Originally Posted by Zellin
Ok. I'll explain more thorow how I see it. First of all did you play Dragon Age 2? If you did you may remember how time worked there: it had plenty of timeskips (and that's not very good for an RPG and immersion), but also a frozen world (which we already have in BG3 and we know that there are some players which love its convinience) and quite a lot of quest that were set at different time of a day (something some people want to see in BG3).
So I'm suggesting a hybrid of that with what we already have. Literal actions like walking, managing inventory, looting and smacking someone with your sword shouldn't change the time. Completing quests, considerable main story progress and long rests should change the time, but their time cost should be a bit bloated to compensate those time-free actions.
And if Larian would set certain quest for certain time of a day they can do what Bioware did in DA2: add special time-skip option that activates by player. In DA2 it literally worked like "now you have a quest for the evening while it's morning, either do something else or go to your mansion and time-skip".
So no one would be really soft-locked from anything. If you need to loot some resources you can loot for eternity, if you need to walk back to your camp you can do it, but you cannot pack all quests in one day.

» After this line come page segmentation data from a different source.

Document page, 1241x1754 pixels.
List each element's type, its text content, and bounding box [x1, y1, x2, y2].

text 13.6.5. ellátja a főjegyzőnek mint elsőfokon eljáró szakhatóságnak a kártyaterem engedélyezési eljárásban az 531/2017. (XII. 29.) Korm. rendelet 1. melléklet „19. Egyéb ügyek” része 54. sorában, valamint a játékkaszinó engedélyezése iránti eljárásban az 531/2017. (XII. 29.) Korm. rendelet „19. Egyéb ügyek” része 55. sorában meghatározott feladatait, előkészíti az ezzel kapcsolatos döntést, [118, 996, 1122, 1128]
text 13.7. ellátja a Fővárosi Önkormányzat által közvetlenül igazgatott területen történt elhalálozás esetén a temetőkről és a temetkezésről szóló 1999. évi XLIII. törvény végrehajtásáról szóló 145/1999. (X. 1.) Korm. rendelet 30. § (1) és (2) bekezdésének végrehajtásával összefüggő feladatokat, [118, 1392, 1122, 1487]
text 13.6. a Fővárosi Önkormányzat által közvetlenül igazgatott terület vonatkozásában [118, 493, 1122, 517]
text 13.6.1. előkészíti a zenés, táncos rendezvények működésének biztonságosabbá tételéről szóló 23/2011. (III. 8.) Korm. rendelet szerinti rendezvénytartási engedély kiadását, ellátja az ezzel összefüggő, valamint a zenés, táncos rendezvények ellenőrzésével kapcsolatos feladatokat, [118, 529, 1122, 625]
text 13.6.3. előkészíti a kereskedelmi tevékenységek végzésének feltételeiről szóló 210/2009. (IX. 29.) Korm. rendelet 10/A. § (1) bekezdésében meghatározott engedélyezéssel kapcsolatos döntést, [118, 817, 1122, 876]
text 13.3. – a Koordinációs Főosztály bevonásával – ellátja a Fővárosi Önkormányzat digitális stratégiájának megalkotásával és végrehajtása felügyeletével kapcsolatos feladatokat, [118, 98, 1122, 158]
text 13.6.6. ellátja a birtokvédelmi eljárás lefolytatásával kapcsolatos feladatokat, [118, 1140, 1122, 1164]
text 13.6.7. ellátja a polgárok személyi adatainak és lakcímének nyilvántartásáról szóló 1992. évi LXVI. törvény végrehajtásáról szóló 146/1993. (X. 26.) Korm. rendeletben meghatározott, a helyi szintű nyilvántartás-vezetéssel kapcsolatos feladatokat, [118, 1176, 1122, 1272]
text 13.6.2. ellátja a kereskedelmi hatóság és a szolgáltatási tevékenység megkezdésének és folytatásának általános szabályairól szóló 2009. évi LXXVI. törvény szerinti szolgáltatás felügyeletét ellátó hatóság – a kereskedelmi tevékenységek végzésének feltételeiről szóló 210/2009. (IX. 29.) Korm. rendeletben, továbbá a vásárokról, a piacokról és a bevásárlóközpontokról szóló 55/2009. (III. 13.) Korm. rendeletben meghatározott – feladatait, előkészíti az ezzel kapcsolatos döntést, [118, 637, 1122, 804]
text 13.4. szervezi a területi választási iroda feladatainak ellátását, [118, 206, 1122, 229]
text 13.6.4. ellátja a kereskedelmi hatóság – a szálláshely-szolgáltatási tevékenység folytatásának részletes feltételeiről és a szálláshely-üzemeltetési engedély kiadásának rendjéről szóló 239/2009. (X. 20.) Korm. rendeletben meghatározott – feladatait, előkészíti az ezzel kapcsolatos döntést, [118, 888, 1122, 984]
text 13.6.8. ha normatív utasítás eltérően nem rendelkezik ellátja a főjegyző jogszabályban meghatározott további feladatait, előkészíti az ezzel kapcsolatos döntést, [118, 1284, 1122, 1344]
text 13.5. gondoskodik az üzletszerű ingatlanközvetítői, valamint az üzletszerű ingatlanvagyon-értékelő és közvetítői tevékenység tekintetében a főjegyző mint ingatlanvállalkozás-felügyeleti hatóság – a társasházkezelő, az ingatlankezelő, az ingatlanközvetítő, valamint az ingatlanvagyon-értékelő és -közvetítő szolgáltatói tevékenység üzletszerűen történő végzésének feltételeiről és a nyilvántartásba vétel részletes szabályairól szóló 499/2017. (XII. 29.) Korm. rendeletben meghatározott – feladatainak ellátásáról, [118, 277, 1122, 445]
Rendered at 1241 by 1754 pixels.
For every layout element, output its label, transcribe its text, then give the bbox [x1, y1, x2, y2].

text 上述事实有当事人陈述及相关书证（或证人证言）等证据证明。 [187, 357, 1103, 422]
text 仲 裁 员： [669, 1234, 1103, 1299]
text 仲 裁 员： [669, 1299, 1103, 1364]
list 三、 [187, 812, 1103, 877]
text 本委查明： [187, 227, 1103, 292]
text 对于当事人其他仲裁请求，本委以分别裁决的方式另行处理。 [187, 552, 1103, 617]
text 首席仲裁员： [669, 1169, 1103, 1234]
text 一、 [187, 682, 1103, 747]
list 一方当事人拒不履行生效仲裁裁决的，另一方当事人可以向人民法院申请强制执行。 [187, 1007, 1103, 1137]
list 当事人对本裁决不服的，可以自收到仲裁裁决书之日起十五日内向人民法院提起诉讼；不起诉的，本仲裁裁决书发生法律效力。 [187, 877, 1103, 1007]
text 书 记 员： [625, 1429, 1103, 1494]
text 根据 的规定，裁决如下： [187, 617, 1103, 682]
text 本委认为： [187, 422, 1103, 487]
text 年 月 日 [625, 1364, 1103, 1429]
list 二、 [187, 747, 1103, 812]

I think I understand. And yeah, I like this! I want there to be day- and night-time in BG3, with appropriate quests and potentially even different NPC availability for each. This would massively increase immersion and also allow for Larian to add night-specific creatures like vampires to excel at night but suffer during the day. (@GM4Him has suggested that short rests are these mini-fast forwards of ~2-6 hours).

But. This seems more appropriate for the "Day/Night Cycle" megathread, as it doesn't directly relate to long rest/camping restrictions (since you say that players can "time-skip" = no restrictions besides possibly timed-quests?). Or at least you're coming at it from the opposite end. Your suggestion prevents too many events from happening in the same game-day, whereas I want to prevent too few events in the same day. So I think a combination of your Day&Nighttime system and some other rest restriction system would be good. The former adds a reasonable sense of time progression and day-/night-specific quest opportunities, and the latter limits the player's ability to pass infinite time and bypass 5e's balance around long-rest-recharge abilities (namely spells). And either can be implemented separately.

DA2 worked very well with this system because abilities were cooldown based. Whereas in 5e, the different classes are balanced around assuming 3-6 encounters per day. If Larian wants to retain this balance (some players don't think this balance is important), BG3 requires either rest restrictions OR changing the classes' abilities to something closer to per-combat uses.